At the Archizines symposium at Storefront. Archizines is a traveling exhibit of architectural magazines and journals with quite a nice website that I’ve been perusing back and forth, sometimes obsessively, since this fall, in an effort to figure out what makes a good architectural publication.

The zines are cute. It’s depressing to admit, but not only do I judge a book by its cover, I judge harshly, and I judge immediately.

Actually for most of them, I ignore the covers. They’re of no interest. It’s the inside that I ruthlessly flip through to decide if there’s anything there for me.

I’ve been claiming that it’s the content that matters and that the design comes naturally therefrom, that smart people can and in fact do ignore design, but here, I see that of course the design matters. In fact, the design is the only thing that does matter. The words are almost always the same inside, I think, in a context such as this. Smart words with the same smart counter spin on things that everyone has nowadays.
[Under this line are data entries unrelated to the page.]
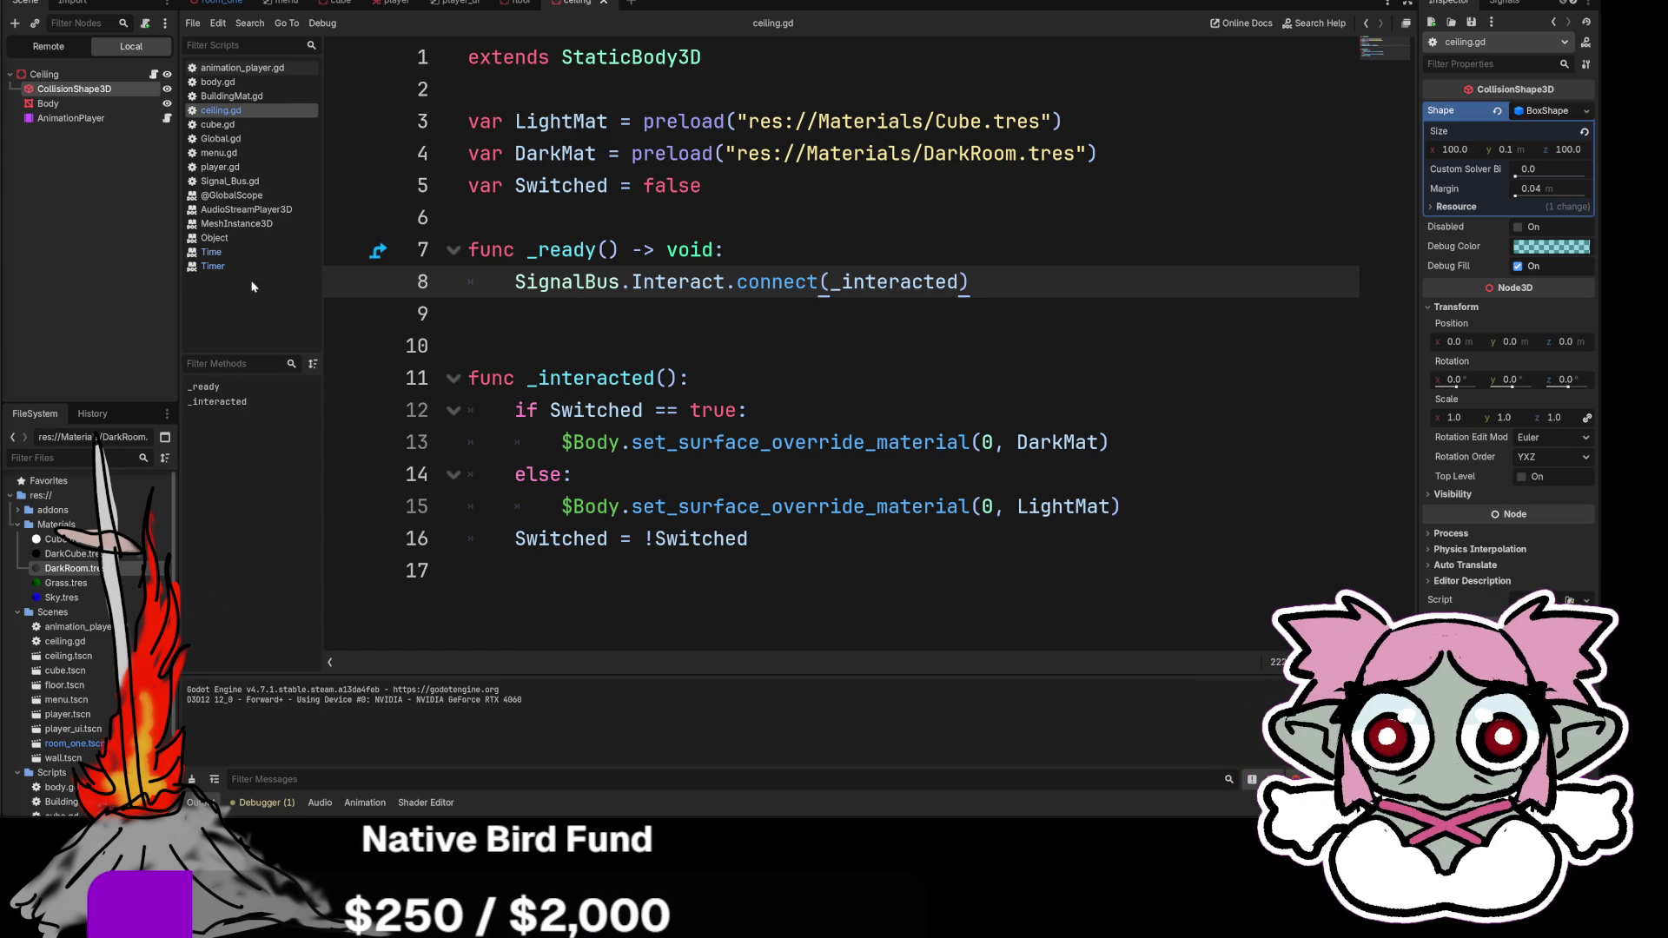
Drag the dock divider left to widen the script editor and place the cursor on line 10
{"action": "left_click_drag", "start_coordinate": [180, 273], "coordinate": [150, 272]}
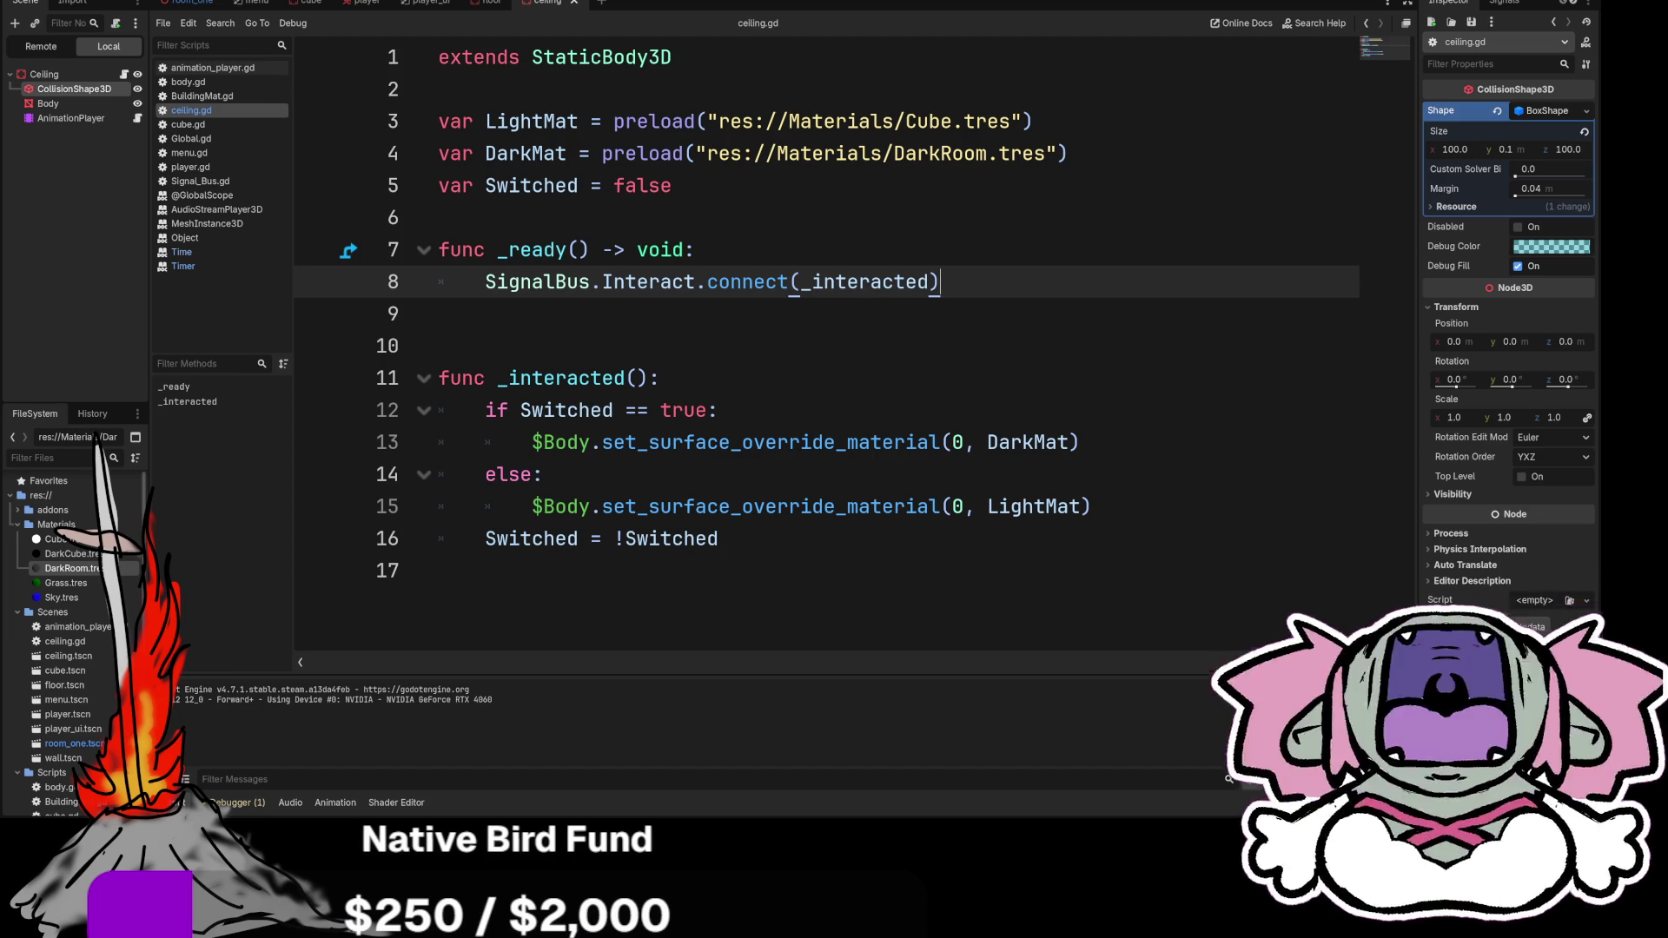
{"action": "left_click", "coordinate": [438, 346]}
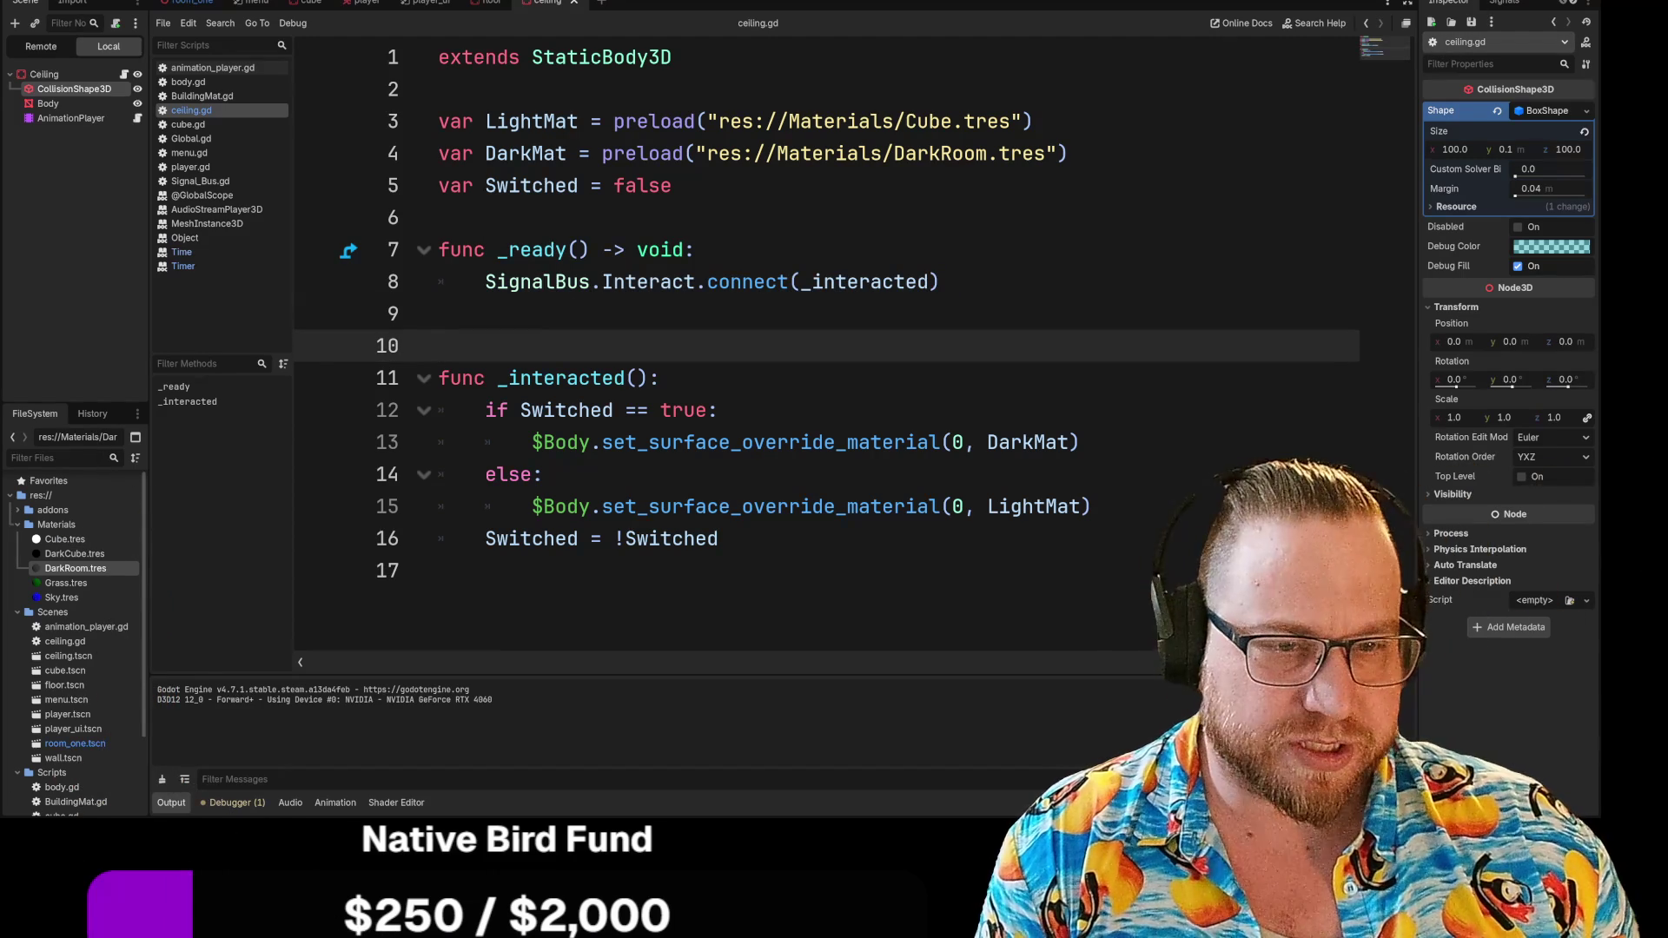
Highlight the Switched = false default and Switched == true check, then inspect the Body node
{"action": "left_click_drag", "start_coordinate": [508, 185], "coordinate": [673, 185]}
Start with the pomo assumptions, mix in some New Sincerity; it’s the process not the end result that matters; it’s not the architect who matters but the people; the architect’s job is to create platforms for the people to express themselves. Simple but unexpected. I’m not making fun. These are all my approaches too. But impossible to pretend all my smart-ities are my own or even someone else’s, which I stole — they are the Zeitgeist’s and thus, everyone in my/your/our circles is there, on the same page.

So I am forced to agree — design does matter and can speak more loudly, more viscerally than can content. Wasn’t that the point of The Media is the Massage? If the content of the zines is the same, it’s the design that distinguishes them.

Some of the zines are underdesigned, some overdesigned. There are no clear cut rules to the ones I like. Taking a Dutch approach is a classic way to appeal to my sensibilities. There’s lots to write about the Dutch approach but very quickly here are some characteristics: duotone imagery; clear grids to organize text; a flirtation with figuring out playing out what happens when the design rules are taken too their extreme. (Shown: Mono-Kultur. Who are, in fact, German.)

Another trend which I always find appealing: large serif fonts. Friendly, pleasant, inviting texts with a few graphic touches.

Then there’s this (UR. I think it’s Argentinian, but excitingly some of the articles are English). An example of the cover being irrelevant on the one hand (I actually really don’t care for it) and engaging design being hard to pinpoint. The text is very minimally treated, in a fairly undesigned way, but there’s been some love put into the images. Of course I am also intrigued with the Brasilia article (the city that was planned and developed by Oscar Niemeyer). There’s also something quite nice happening with BW images on the glossy paper.

I’ve outgrown the zine aesthetic, but this Ai Wei Wei zine is spot-on. It’s definitely one of my favorites. It’s an example of the content — Ai Wei Wei — being so rich and interesting that just by following it, you’re going to get gold. (Friction House — Ai Wei Wei Issue. More info)

I am most drawn to image-heavy zines. There is one that all silkscreen, beautiful abstract impressionistic images of the city which was really quite stunning.

Here’s a great one that just photographs of a strange object in an urban environment.

Some other zines I’d like to mention quickly: Candide, designed by the German designer Katja GretzingerPin Up, a glossy, fun architecture magazine where the design is always varied and key;  Evil People in Modernist Homes by Benjamin Critton, the premise of which is so simple and yet so engaging.

If anything, there’s just too much. A plethora of zines to dive into, each one more engaging than the rest. If it is beautiful, I am drawn in; if it is ugly, that, too, is on purpose and I am hungrily trying to understand what the intention was. The show is great, but in the end, I am relieved that Archizines has such a fantastic online collection for me to dip into at my leisure.